Friday, 10 June 2016

Gordon Smith attended Brighton College from 1946-52. Upon graduating, he studied at Trinity College, Oxford, where he read English. He went on to work in various educational institutions, including Brighton College, where he was House Master of Aldrich from 1963-1967 and then Head Master of the Junior School from 1970-80. He is now retired but still maintains close ties to the College and has been an active member of the Old Brightonians, having been captain of the OB cricket club. We were very interested to hear of Gordon’s time at the College, both as an ex-pupil and staff member!

  1. When you were at Brighton College, what did you want to be when you ‘grew-up’?
    I left school with the firm intention of becoming a priest in the Church of England, to serve as a school chaplain. I had been inspired by the example of Bill Peters, who was appointed after a period when there was no full-time school chaplain.
  2. What are you now you've grown up?
    Because my bishop was reluctant to license me as a school chaplain until I had reached middle age – a decision I find very hard to understand – I am ashamed to say that the idea of ordination faded, and I became a schoolmaster, because I knew that I felt called to work in a school. I was lucky in that a job became vacant at the College because of the sudden sickness of Ralph Farnell; Bill Stewart was able to negotiate my early release from the Education Branch of the Royal Air Force where I had taken a short service commission.
  3. What is your best memory of school?
    It is hard to isolate one from so many happy memories. I will pick two, one specific and one covering a long period. I still have a photograph (see below) with Denis Compton’s autograph on it showing me keeping wicket behind a classic off-drive made by Compton in his first game after a knee operation in 1950, when he was playing for MCC in the annual fixture against the College 1st XI. My second happy memory is really of the whole of my last year at school, when, through my father’s generosity, I stayed on (much later than is customary nowadays) with really no objective in view other than to be Head of School; the experiences of “man-management” and administration I gained in this position were invaluable in later life.
  4. What was the best piece of advice you were given?
    My housemaster in Bristol House was the wonderful Alf Lester; he had an old-fashioned and rather Puritanical attitude to life but I still remember his saying that, when he was at Rossall, it was hammered home to the boys that they owed a lot to their school and that it was their duty to repay that debt. I tried to follow that precept in several ways: I taught at the College, I was secretary and later President of the OBA, and I was secretary and captain of the OB cricket club; I have not been involved with OB activities lately as I now live some distance from Brighton and travel is difficult.
  5. What do you do/did you do as a career?
    After starting as an assistant master at the College, I was appointed housemaster of Aldrich early in my career, but I left the College to be Head of English at King William’s College in the Isle of Man. Very quickly, however, I returned to the College as headmaster of the Junior School, where I served for ten years before being appointed head of Belmont School in Mill Hill, from where I retired in 1991.
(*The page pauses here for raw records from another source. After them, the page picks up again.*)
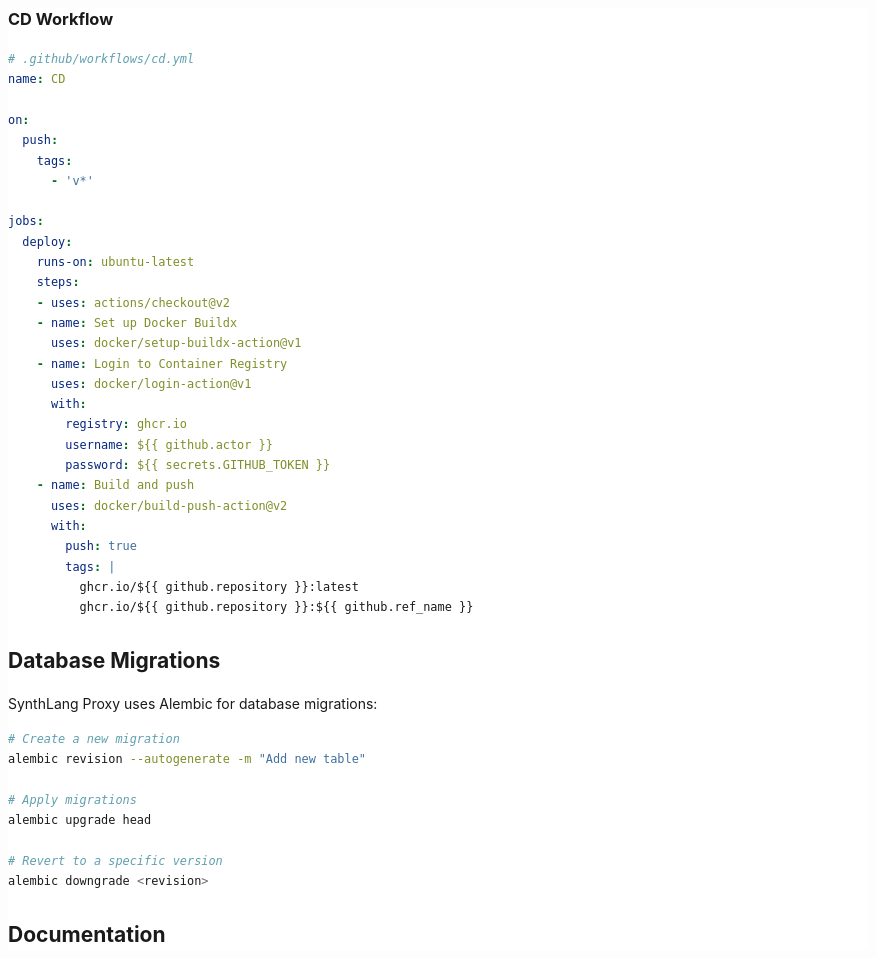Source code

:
 ```yaml
```

### CD Workflow

```yaml
# .github/workflows/cd.yml
name: CD

on:
  push:
    tags:
      - 'v*'

jobs:
  deploy:
    runs-on: ubuntu-latest
    steps:
    - uses: actions/checkout@v2
    - name: Set up Docker Buildx
      uses: docker/setup-buildx-action@v1
    - name: Login to Container Registry
      uses: docker/login-action@v1
      with:
        registry: ghcr.io
        username: ${{ github.actor }}
        password: ${{ secrets.GITHUB_TOKEN }}
    - name: Build and push
      uses: docker/build-push-action@v2
      with:
        push: true
        tags: |
          ghcr.io/${{ github.repository }}:latest
          ghcr.io/${{ github.repository }}:${{ github.ref_name }}
```

## Database Migrations

SynthLang Proxy uses Alembic for database migrations:

```bash
# Create a new migration
alembic revision --autogenerate -m "Add new table"

# Apply migrations
alembic upgrade head

# Revert to a specific version
alembic downgrade <revision>
```

## Documentation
  6. What does/did your job involve?
    The most important job that a headmaster does is to appoint staff (although governors might say that ensuring a healthy “bottom line” is more crucial). Of course, without a healthy financial position, the school would soon decline and eventually fold, but that, I think, goes without saying. It is an easy thing to say but it is so true, that a school must try to enable every pupil to achieve his (and I am sorry to be gender-specific but my whole career has been in single-sex education) optimum in whatever field his talents lie. As a Christian, I sought to run the two schools for which I was responsible following the teachings of the Gospel; this was not easy when I got to Belmont, where boys of other faiths were in a numerical majority.
  7. What are the most challenging parts of your job?
    Apart from the difficulty mentioned above, the most difficult part was finding the right staff for what I wanted. As well as making sure that personally every applicant felt the same way about life as I did, it was not always easy to fit the available applicants into the slot that was vacant. I remember specifically one appointment I had to make when I had to replace a mathematician who ran the hockey and played the tuba!
  8. What have you done that you are most proud of?
    I was honoured to be elected Chairman of the Incorporated Association of Preparatory Schools in 1986, thus representing the views of over 500 heads in matters of educational significance
  9. What is the single thing that would most improve the quality of your life?
    I find this question very hard to answer, as I have been very fortunate; I have been retired now for twenty-five years, and have been able to do almost everything I have wanted to. I greatly regret my decision some sixty years ago not to proceed with ordination but now at my age there is nothing I can do about that! I am fairly healthy, and the miracles of modern medicine have given me two new knees and one new hip, so I am able to lead a happy life, particularly as I have had the happiest of marriages, which has now lasted for fifty-six years.
  10. What are the three objects you would take with you to a desert island?
    Two things spring to mind immediately: a Bible, and a piano. I would also hope that my desert island had an e-mail facility as I would be very unhappy not to correspond with my children and grandchildren. How would you like to be remembered? I would like to be thought of as someone who tried his best to serve his fellow-creatures and to make them happy.